Sohbet devam ediyor, o arada gözlerimi kapıyorum, dalmış olsam gerek…Ninni gibi seslerin eşlik etmiş olduğu uykumdan bir nida ile uyanıyorum: “Şuraya baaak!!!” Gözümü açtığımda gördüğüm, gökyüzünden aşağı doğru inen güçlü bir ışık huzmesi! Bir meteor! Herkes hiiiiii haaaaa diye bağırırken ağzım açık, gözlerim ko-ca-maaan açık, bir anda ışık -havai fişek patlaması gibi- her yöne uçuşmaya başlıyor. Rengârenk bir kızıl top gibi. Hey gidi atmosferimiz, nasıl koruyorsun bizi koruyucu kalkanınla. Ya o ışık topu tek parça halinde gelip evin hemen önündeki koca tarlanın ortasına düşseydi? Patlayan meteor parçaları suya düşüyor herhalde.
Işıkların olmayışı ne iyi oldu, yoksa böyle bir şöleni nasıl izleyebilirdik? Bir süre sonra elektrikler kesik bir halde yatmaya gidiyoruz.
Sabah arkadaşlarımızdan birinin cep telefonu ziliyle erkenden uyanıyoruz. Annesi telefonda “biz iyiyiz, merak etmeyin” demez mi? Neyi merak edeceğimizi bilemezken bomba cümle geliyor: “İstanbul’da çok ağır bir deprem oldu!”

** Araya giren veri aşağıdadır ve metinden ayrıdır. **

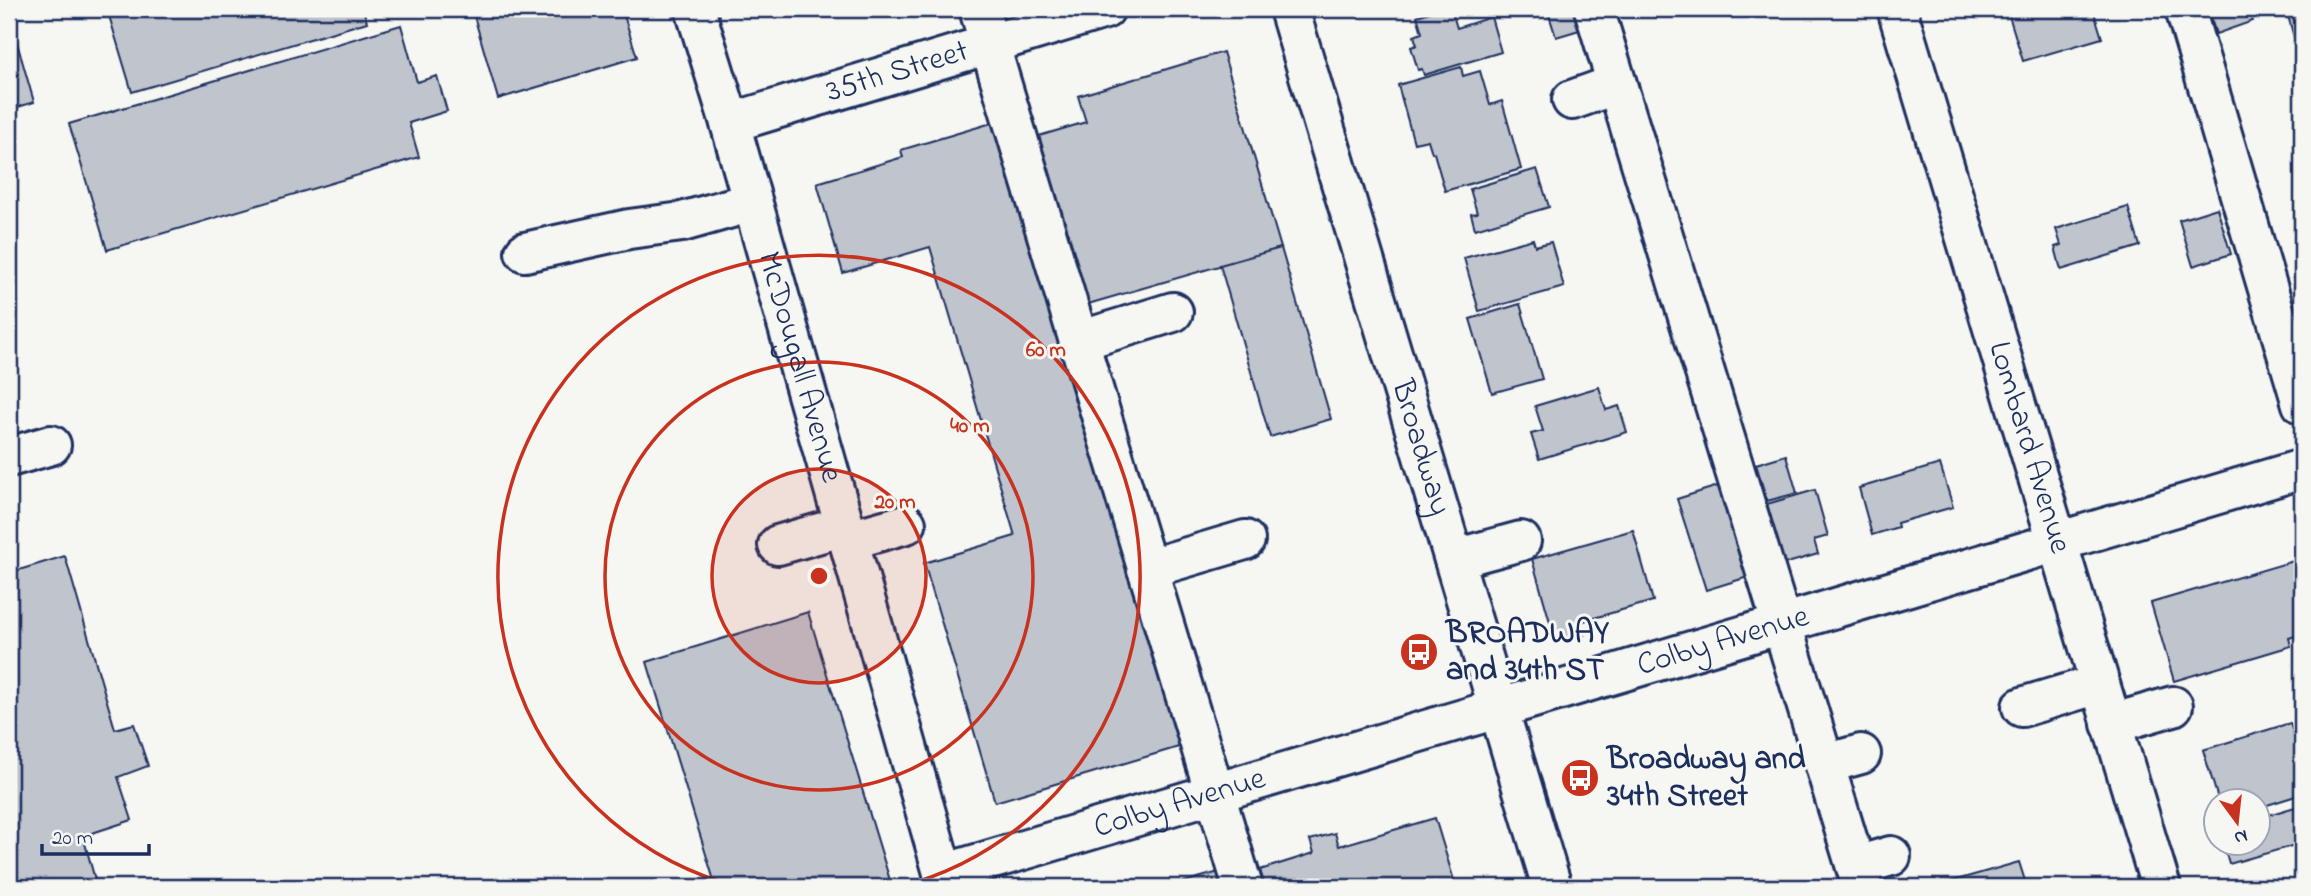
<svg xmlns="http://www.w3.org/2000/svg" width="2311" height="896" font-family="'Indie Flower',sans-serif">
<rect width="100%" height="100%" fill="#f6f6f2"/>
<filter id="ink" filterUnits="userSpaceOnUse"><feTurbulence type="fractalNoise" baseFrequency=".0143" numOctaves="2"/><feDisplacementMap in="SourceGraphic" scale="14" xChannelSelector="R" yChannelSelector="G"/><feConvolveMatrix kernelMatrix="1 2 1 2 8 2 1 2 1" color-interpolation-filters="sRGB"/></filter>
<g filter="url(#ink)">
<!-- building -->
<g fill="#c0c4cd" stroke="#1b2f5e" stroke-width="2">
<polygon points="107,9 363,9 367,22 132,92"/>
<polygon points="472,9 622,9 637,57 498,99"/>
<polygon points="1440,9 1451,9 1457,28 1491,17 1501,52 1424,75 1422,69 1418,70 1411,47 1417,45 1414,36 1422,33 1417,16"/>
<polygon points="1547,9 1581,9 1586,28 1556,37"/>
<polygon points="2007,9 2093,9 2102,38 2023,61"/>
<polygon points="2221,9 2248,9 2253,21 2216,34 2209,13"/>
<polygon points="2286,9 2302,9 2302,35 2294,37"/>
<polygon points="9,15 34,102 9,110"/>
<polygon points="401,25 417,82 437,76 447,111 409,123 419,157 107,250 69,124"/>
<polygon points="1223,52 1281,248 1088,304 1039,136 1086,122 1078,96"/>
<polygon points="1461,67 1463,76 1480,71 1490,105 1502,101 1521,169 1445,191 1434,153 1432,153 1428,140 1414,143 1398,85"/>
<polygon points="995,122 1182,746 995,802 924,563 1015,536 930,247 843,273 817,183 903,157 901,150"/>
<polygon points="1537,169 1549,207 1475,229 1471,214 1477,213 1470,189"/>
<polygon points="2128,207 2140,246 2061,270 2055,247 2061,245 2056,229"/>
<polygon points="2217,208 2231,254 2193,266 2179,220"/>
<polygon points="1533,239 1535,246 1551,242 1564,287 1479,311 1464,258"/>
<polygon points="1281,248 1331,419 1270,437 1220,265"/>
<polygon points="1520,304 1542,379 1492,393 1470,319"/>
<polygon points="1599,387 1606,410 1619,406 1627,432 1539,459 1531,434 1543,431 1535,406"/>
<polygon points="1786,455 1797,493 1767,501 1756,464"/>
<polygon points="1940,464 1953,507 1897,523 1898,527 1872,535 1859,488"/>
<polygon points="1721,485 1751,576 1706,590 1677,499"/>
<polygon points="1815,490 1828,536 1814,540 1818,554 1784,564 1767,504"/>
<polygon points="1633,530 1653,601 1580,622 1584,635 1556,643 1532,559"/>
<polygon points="65,556 115,729 134,724 148,766 118,777 132,820 83,836 97,887 9,887 9,573"/>
<polygon points="2297,560 2302,583 2302,634 2289,638 2291,646 2174,681 2151,603"/>
<polygon points="808,612 892,887 716,887 647,662"/>
<polygon points="2290,723 2302,761 2302,794 2258,808 2258,802 2219,802 2203,750"/>
<polygon points="2295,807 2302,832 2302,843 2229,864 2223,844 2258,844 2258,818"/>
<polygon points="1435,818 1456,887 1265,887 1260,870 1314,853 1310,840 1335,833 1339,846"/>
<polygon points="2019,862 2027,887 1932,887"/>
<polygon points="1219,872 1223,887 1166,887"/>
</g>
<g fill="none" stroke-linecap="round" stroke-linejoin="round">
<defs>
<g id="minor">
<path id="s1" d="M695,9L730,123L947,887"/>
<polyline points="979,9 1243,887"/>
<polyline points="1594,9 1862,887"/>
<path id="s2" d="M1897,9L2161,887"/>
<polyline points="2185,9 2302,404"/>
<polyline points="1572,100 1617,84"/>
<path id="s3" d="M730,123L1105,9"/>
<polyline points="525,252 629,229 682,222 752,202"/>
<polyline points="1079,341 1173,312"/>
<polyline points="9,457 51,445"/>
<polyline points="849,540 906,524"/>
<polyline points="778,545 844,526"/>
<polyline points="1454,559 1521,541"/>
<polyline points="1147,569 1245,540"/>
<polyline points="2022,707 2099,684"/>
<polyline points="2111,724 2173,706"/>
<polyline points="1825,764 1861,754"/>
<polyline points="1856,866 1891,856"/>
<path id="s4" d="M943,874L2302,469"/>
</g>
<g id="major">
<path id="s5" d="M1289,9L1552,887"/>
</g>
</defs>
<!-- minor casing -->
<use href="#minor" stroke="#1b2f5e" stroke-width="44"/>
<!-- major casing -->
<use href="#major" stroke="#1b2f5e" stroke-width="44"/>
<!-- minor -->
<use href="#minor" stroke="#f6f6f2" stroke-width="38"/>
<!-- major -->
<use href="#major" stroke="#f6f6f2" stroke-width="38"/>
</g>
</g>
<!-- distance rings -->
<circle cx="819" cy="576" r="107" fill="#c8321e" fill-opacity=".12"/>
<g fill="none" stroke="#c8321e" stroke-width="3.5">
<circle cx="819" cy="576" r="107"/>
<circle cx="819" cy="576" r="214"/>
<path d="M739 887A321 321 0 1 1 899 887"/>
</g>
<!-- icons -->
<defs>
<symbol id="bus-disc" viewBox="-11 -11 22 22"><circle r="9.5" fill="#c8321e" stroke="#f6f6f2"/><path d="M-5-6H5V4H4V6H2V4H-2V6H-4V4H-5ZM-3.5-4V0h7V-4ZM-3.5 1.2v1.5H-2V1.2ZM2 1.2v1.5H3.5V1.2Z" fill="#fff"/></symbol>
</defs>
<g fill-rule="evenodd">
<use href="#bus-disc" x="1397" y="630" width="44" height="44"/>
<use href="#bus-disc" x="1558" y="756" width="44" height="44"/>
</g>
<g text-anchor="middle" dominant-baseline="central" stroke-width="6" stroke-linejoin="round" paint-order="stroke">
<!-- street labels -->
<g font-size="32" fill="#1b2f5e" stroke="#f6f6f2">
<text stroke="none"><textPath href="#s3" startOffset="175">35th Street</textPath></text>
<text stroke="none"><textPath href="#s1" startOffset="373">McDougall Avenue</textPath></text>
<text stroke="none"><textPath href="#s5" startOffset="458">Broadway</textPath></text>
<text stroke="none"><textPath href="#s2" startOffset="458">Lombard Avenue</textPath></text>
<text stroke="none"><textPath href="#s4" startOffset="814">Colby Avenue</textPath></text>
<text stroke="none"><textPath href="#s4" startOffset="247">Colby Avenue</textPath></text>
</g>
<!-- poi labels -->
<g font-size="32" font-weight="bold" fill="#1b2f5e" stroke="#f6f6f2" text-anchor="start">
<text x="1446" y="634">BROADWAY<tspan x="1446" dy="37">and 34th ST</tspan></text>
<text x="1607" y="760">Broadway and<tspan x="1607" dy="37">34th Street</tspan></text>
</g>
</g>
<circle cx="819" cy="576" r="10" fill="#c8321e" stroke="#f6f6f2" stroke-width="3.5"/>
<g font-size="21" text-anchor="middle" font-weight="bold" fill="#c8321e" stroke="#f6f6f2" stroke-width="6" stroke-linejoin="round" paint-order="stroke">
<text x="1046" y="356">60 m</text>
<text x="970" y="432">40 m</text>
<text x="895" y="508">20 m</text>
</g>
<!-- margin -->
<rect width="2311" height="896" fill="none" stroke="#f6f6f2" stroke-width="35"/>
<rect x="18" y="18" width="2276" height="861" fill="none" stroke="#1b2f5e" stroke-width="2.5" filter="url(#ink)"/>
<!-- north arrow -->
<g transform="translate(2237 822) rotate(165)"><circle r="33" fill="#f6f6f2" stroke="#9ea6b7" stroke-width="2"/>
<path d="M0-5L12 26L0 18L-12 26Z" fill="#c8321e"/>
<text y="-10" font-size="19" font-weight="bold" text-anchor="middle" fill="#1b2f5e">N</text>
</g>
<!-- scale -->
<path d="M42 844v10h107v-10" fill="none" stroke="#1b2f5e" stroke-width="3.5"/>
<text x="52" y="844" font-size="21" fill="#1b2f5e" stroke="#f6f6f2" stroke-width="5" paint-order="stroke">20 m</text>
</svg>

Radyoyu açmaya koşuyorum, elektrikler hâlâ kesik. Başucumdaki pilli radyoya koşuyorum, bir açıyorum ki binlerce ölüden, yaralıdan söz ediliyor! Gerçekten deprem olmuş, hem de çok güçlü bir deprem!
Elektrik kesildi diye sevindiğim anlarda binlerce can, yaşadığı kutucuklarda sıkışıp ölmüş, nefesimizi tuttuğumuz anlarda binlerce canın nefesi kesilmiş yaşadığım bu ülkenin kuzeylerinde bir yerlerde.
Meğer biz 16 Ağustos’u 17’sine bağlayan gecedeymişiz.
***
17 Ağustos 1999’da yaşanan acıları hatırladım da yazarken, ben bu yazıyı nasıl bağlarım artık bilemedim… Rhamta’nın Tiranların Son Valsi kitabında depremlerle ilgili söyledikleri aklıma geliyor, Rhamta’ya bağlıyim bari… Fay hatlarına dünyanın fermuarları diyordu, onlar yırtılacakmış. Dünya kendini iyileştirmek için yapacakmış bu depremleri.
Nette bununla ilgili araştırırken kitapla ilgili göz attığım bir yazının son paragrafında şöyle yazıyordu:
“Şimdi insanoğlu herkesi etkileyecek kaderini tayin etmededir, kolektif tutum ve davranışlarla. Bu gün ne hissederseniz, neyi kabul ederseniz o gerçekleşmek zorundadır. Yasa budur!..En önemli konunuzsa hayatta kalabilmektir. Gelecek günlerde sizin için yolunuzu seçmek ve doğayla uyum içinde ilerlemek çok önemlidir. Böylece olacak şeylerden sağ salim kurtulabilirsiniz. . Gelecek olanlardan kurtulacak olanlar bilgilerle donatılmış olanlar ve onları tam bir teslimiyetle hayatlarına geçirmiş olanlardır…”
***
İnanıyorum ki insanlık artık yeniden doğum sürecinde ve daha güzel bir dünyayı doğurmamıza az kaldı. Günlük hay huydan kurtulup biraz yükseğe çıktığımızda, o güzelim yerküremizde olan bitene uzaktan baktığımızda o manzaranın neresinde durduğumuzu ve ne kadar değerli olduğumuzu daha iyi anlıyoruz sanırım.